The feeling of being pinned down, described here in Jeane’s dream, sheds an interesting light on how we hold ourselves back, or resist, aspects of our spiritual awakening. In this instance, breaking free would seem the obvious next step. But there is a subtlety in this, where the things that pin us down can also be the exact thing, within us, that we need to struggle against – as we proceed on our journey. (At the end of this post there are instructions and a link to download this recording to your computer.)
Jeane: I had a dream in which it felt like there was a force that was like capturing or holding people captive; it particularly would pin down maybe my left arm slightly. And you could try to get free, but if you tried to get completely free you actually made it worse for everybody. It was like you could only get so free and you had to keep part of yourself pinned down, or it made it worse for everybody.
It was kind of an ugly force. I remember it just felt like it was frustrating: how did you struggle against this?
John: That’s a cute dilemma. I did not put it that way, but it’s a cute dilemma.
A part of you that is pinned down and if you break free from that part of you, then something else struggles more, right? The part of you that’s pinned down, is the part of you that’s required to recognize what is going on, from within, and therefore it is cornered or pinned down to terms of what it can do in the outer. And if it throws away this being pinned down, and continues as if it has a role, or an identity that it can’t let go of in the outer, then something is held back.
So it has to accept that it’s being directed, to put its attention upon a change of direction, in terms of what things are about, in terms of an inner conscious unfoldment, as opposed to the tendency to believe that one has responsibilities in terms of placing their attention in the outer as if the outer is everything.

Short problem: Write what comes next in the conversation about Jeane's dream of being pinned down, starting after its final paragraph. These records come from a separate source.

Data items

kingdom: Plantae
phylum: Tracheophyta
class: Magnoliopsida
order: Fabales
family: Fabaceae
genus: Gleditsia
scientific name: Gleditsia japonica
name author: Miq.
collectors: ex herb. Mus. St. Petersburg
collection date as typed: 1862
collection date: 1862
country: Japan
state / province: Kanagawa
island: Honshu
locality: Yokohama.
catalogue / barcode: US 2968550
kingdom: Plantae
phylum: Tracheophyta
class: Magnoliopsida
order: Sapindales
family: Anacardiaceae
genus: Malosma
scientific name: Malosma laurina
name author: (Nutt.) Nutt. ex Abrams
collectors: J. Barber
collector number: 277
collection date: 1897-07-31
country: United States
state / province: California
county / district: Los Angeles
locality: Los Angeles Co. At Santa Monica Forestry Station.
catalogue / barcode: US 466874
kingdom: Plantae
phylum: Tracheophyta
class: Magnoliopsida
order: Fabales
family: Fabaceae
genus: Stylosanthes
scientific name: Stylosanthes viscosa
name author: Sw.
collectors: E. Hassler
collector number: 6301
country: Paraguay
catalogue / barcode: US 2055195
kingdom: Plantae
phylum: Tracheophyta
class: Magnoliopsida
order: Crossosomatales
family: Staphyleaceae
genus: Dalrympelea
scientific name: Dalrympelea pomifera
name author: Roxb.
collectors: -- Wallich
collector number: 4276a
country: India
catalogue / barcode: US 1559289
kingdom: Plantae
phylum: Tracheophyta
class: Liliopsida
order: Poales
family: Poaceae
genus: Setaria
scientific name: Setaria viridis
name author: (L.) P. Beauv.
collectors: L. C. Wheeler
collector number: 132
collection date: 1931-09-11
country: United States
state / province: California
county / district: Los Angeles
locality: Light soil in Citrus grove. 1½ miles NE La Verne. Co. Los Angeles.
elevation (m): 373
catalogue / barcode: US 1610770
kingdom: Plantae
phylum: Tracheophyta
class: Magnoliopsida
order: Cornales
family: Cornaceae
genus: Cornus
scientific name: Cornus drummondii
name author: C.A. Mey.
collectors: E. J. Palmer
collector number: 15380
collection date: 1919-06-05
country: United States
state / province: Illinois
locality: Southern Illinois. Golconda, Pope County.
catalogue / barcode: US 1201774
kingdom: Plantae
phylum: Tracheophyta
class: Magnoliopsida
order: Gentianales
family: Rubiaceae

In response:
To the degree to which you feel that you’re not able to let go of the outer, is the degree to which you create the sensation of being limited or pinned down. So, the subtle distinction that has to be made is, you are in the outer, that deep down you are pinned down by having to acknowledge something that is awakening from within, unable to continue to do the things in the outer that other people identify with.
So you have to carry this quality of an echo somewhere else and, if you can do that, then things are made better. Your mind, however, tells you that this is not what it’s about.
Well, it was a heck of a Rubik’s Cube, because it was easy to misconstrue what was going on inside, because it would have been easier to say, in a negative way of looking at your dream, that some part of you was missing out on what was needed. But if this were true, then how is it that in this missing out, in terms of what is needed – meaning you’re pinned down – how is it that there is something about this pinning down that is important to the end result?
You could easily be very confused by this dream, by feeling that, okay, you shouldn’t be pinned down, but how do you reconcile that with the fact that being pinned down is somehow or another important to the end result?
The dream can even be referenced to something that points to the bigger schematic of outer life; that in outer life, a part of us is lost and confused and caught up in the outer or, as you would say, pinned down.
And then the recognition of the illusion of that, in other words the recognition that there’s a consciousness that can proceed and find its way out of this self-deception, through the pressure of feeling that you’re caught in it, is the means by which you sort through and figure something out, or go to where you need to go.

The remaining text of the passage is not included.